I watched this great talk about event sourcing. One of the points I really liked was about using small streams and folding them for each read in lieu of a read model. I really like how simple this approach is and how it eliminates some of the client complexities involved with eventual consistency.

However, there was one concept I struggled with: projections. His suggestion was to create streaming projects, which is basically a collection of smaller streams. His example was: get all the users whose age is > 18 (adult users). He showed how you can just select the streams for these users and add them to a stream projection.

My questions for this approach:

  • You’d have to keep editing the projections, ideally in a simple way through the event handler. For example, a user who was 17 is going to turn 18, so the projection is going to have to update itself to include events from that user’s stream. How is this done without first computing the state?

  • His example is a fairly persistent project (“adult users”), but commonly a query is dynamic (e.g., get all users where age is between X and Y). It’s unclear how streaming projections get this done; do you compute the state for every aggregate, then point the events for the aggregates that match the condition to a stream?

  • Even if you have a “persistent” projection (e.g., adult users), we need a way to “remove” streams. For example, we may have a “children” projection that needs to remove events for aggregate instances that turn 18. How do you remove streams from a projection?

That sounds the the pattern I know as Ephemeral View-Models, they are created on demand by reading from the EventStore each time.

This is a great pattern and how I always start applications. As scale and performance require I add additional caching to the generated read-models. Starting with “hot” models which are simply kept in-memory and check for new messages when they are retrieved.
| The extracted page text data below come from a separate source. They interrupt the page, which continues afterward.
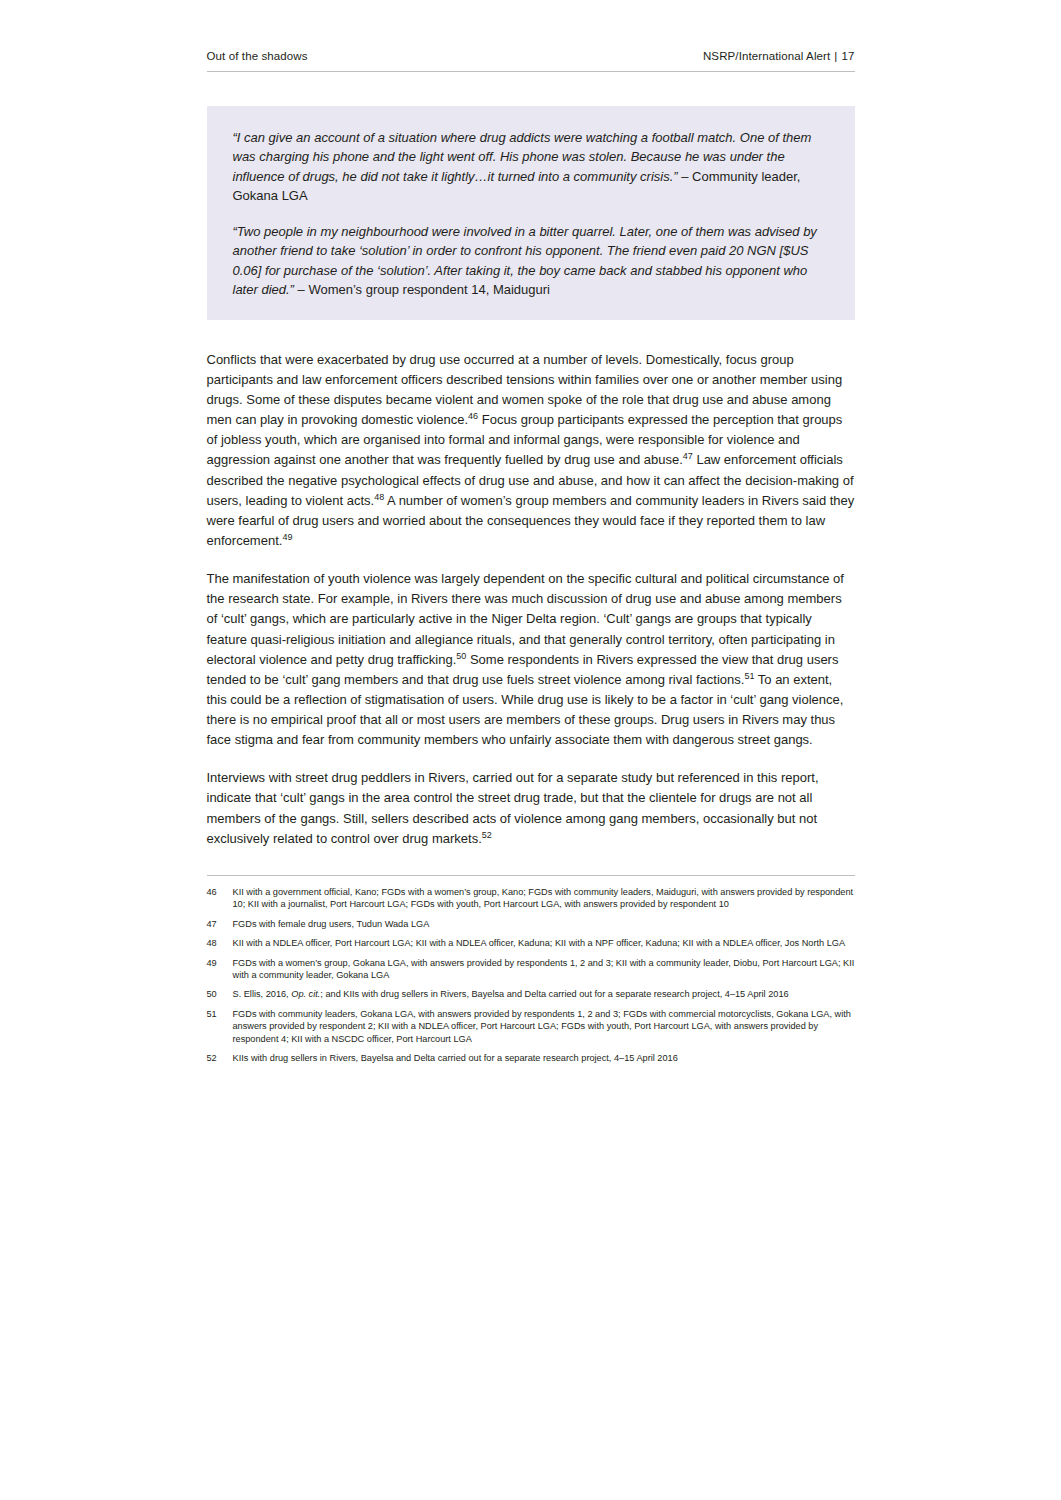Out of the shadows
NSRP/International Alert|17
“I can give an account of a situation where drug addicts were watching a football match. One of them was charging his phone and the light went off. His phone was stolen. Because he was under the influence of drugs, he did not take it lightly…it turned into a community crisis.” – Community leader, Gokana LGA
“Two people in my neighbourhood were involved in a bitter quarrel. Later, one of them was advised by another friend to take ‘solution’ in order to confront his opponent. The friend even paid 20 NGN [$US 0.06] for purchase of the ‘solution’. After taking it, the boy came back and stabbed his opponent who later died.” – Women’s group respondent 14, Maiduguri
Conflicts that were exacerbated by drug use occurred at a number of levels. Domestically, focus group participants and law enforcement officers described tensions within families over one or another member using drugs. Some of these disputes became violent and women spoke of the role that drug use and abuse among men can play in provoking domestic violence.46 Focus group participants expressed the perception that groups of jobless youth, which are organised into formal and informal gangs, were responsible for violence and aggression against one another that was frequently fuelled by drug use and abuse.47 Law enforcement officials described the negative psychological effects of drug use and abuse, and how it can affect the decision-making of users, leading to violent acts.48 A number of women’s group members and community leaders in Rivers said they were fearful of drug users and worried about the consequences they would face if they reported them to law enforcement.49
The manifestation of youth violence was largely dependent on the specific cultural and political circumstance of the research state. For example, in Rivers there was much discussion of drug use and abuse among members of ‘cult’ gangs, which are particularly active in the Niger Delta region. ‘Cult’ gangs are groups that typically feature quasi-religious initiation and allegiance rituals, and that generally control territory, often participating in electoral violence and petty drug trafficking.50 Some respondents in Rivers expressed the view that drug users tended to be ‘cult’ gang members and that drug use fuels street violence among rival factions.51 To an extent, this could be a reflection of stigmatisation of users. While drug use is likely to be a factor in ‘cult’ gang violence, there is no empirical proof that all or most users are members of these groups. Drug users in Rivers may thus face stigma and fear from community members who unfairly associate them with dangerous street gangs.
Interviews with street drug peddlers in Rivers, carried out for a separate study but referenced in this report, indicate that ‘cult’ gangs in the area control the street drug trade, but that the clientele for drugs are not all members of the gangs. Still, sellers described acts of violence among gang members, occasionally but not exclusively related to control over drug markets.52
46 KII with a government official, Kano; FGDs with a women’s group, Kano; FGDs with community leaders, Maiduguri, with answers provided by respondent 10; KII with a journalist, Port Harcourt LGA; FGDs with youth, Port Harcourt LGA, with answers provided by respondent 10
47 FGDs with female drug users, Tudun Wada LGA
48 KII with a NDLEA officer, Port Harcourt LGA; KII with a NDLEA officer, Kaduna; KII with a NPF officer, Kaduna; KII with a NDLEA officer, Jos North LGA
49 FGDs with a women’s group, Gokana LGA, with answers provided by respondents 1, 2 and 3; KII with a community leader, Diobu, Port Harcourt LGA; KII with a community leader, Gokana LGA
50 S. Ellis, 2016, Op. cit.; and KIIs with drug sellers in Rivers, Bayelsa and Delta carried out for a separate research project, 4–15 April 2016
51 FGDs with community leaders, Gokana LGA, with answers provided by respondents 1, 2 and 3; FGDs with commercial motorcyclists, Gokana LGA, with answers provided by respondent 2; KII with a NDLEA officer, Port Harcourt LGA; FGDs with youth, Port Harcourt LGA, with answers provided by respondent 4; KII with a NSCDC officer, Port Harcourt LGA
52 KIIs with drug sellers in Rivers, Bayelsa and Delta carried out for a separate research project, 4–15 April 2016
From there it is easy to move up to something like mem-cache and from there to durable caches or even intermediate databases.

Using this approach I will next build read model hierarchies.
Given a category of User
With user streams in the format User-[UserId]
and a UserCreated event with data [UserId],[Birthday], etc.
and standard projections running
we can very simply build a [UserBirthdays] read model with 2 columns [UserId],[Birthday]
from a subscription to either $ce-users or $et-userCreated ($et will be more efficient, but $ce will make handling correction events easier)

A query to this read model will be able to get the UserIds of users in any date range.
These [UserId]s can then be used to build/load/update targeted [UserDetail] read models on demand.

And if the Application just requires something simple like a list of names, that can be added as another Column on the [UserBirthdays] read-model

One data design note here:
One change I made to the problem is moving from a read model with Age to a read model with Birthday.

This is because Birthday is source data and Age is derived data.
Age == Today - Birthday and is always changing.

Therefore, a list of Ages isn’t stable and need to be rerun to get current information.
However, a list of Birthdays will not change and is stable to reuse.
Further add new users will not invalidate any existing user.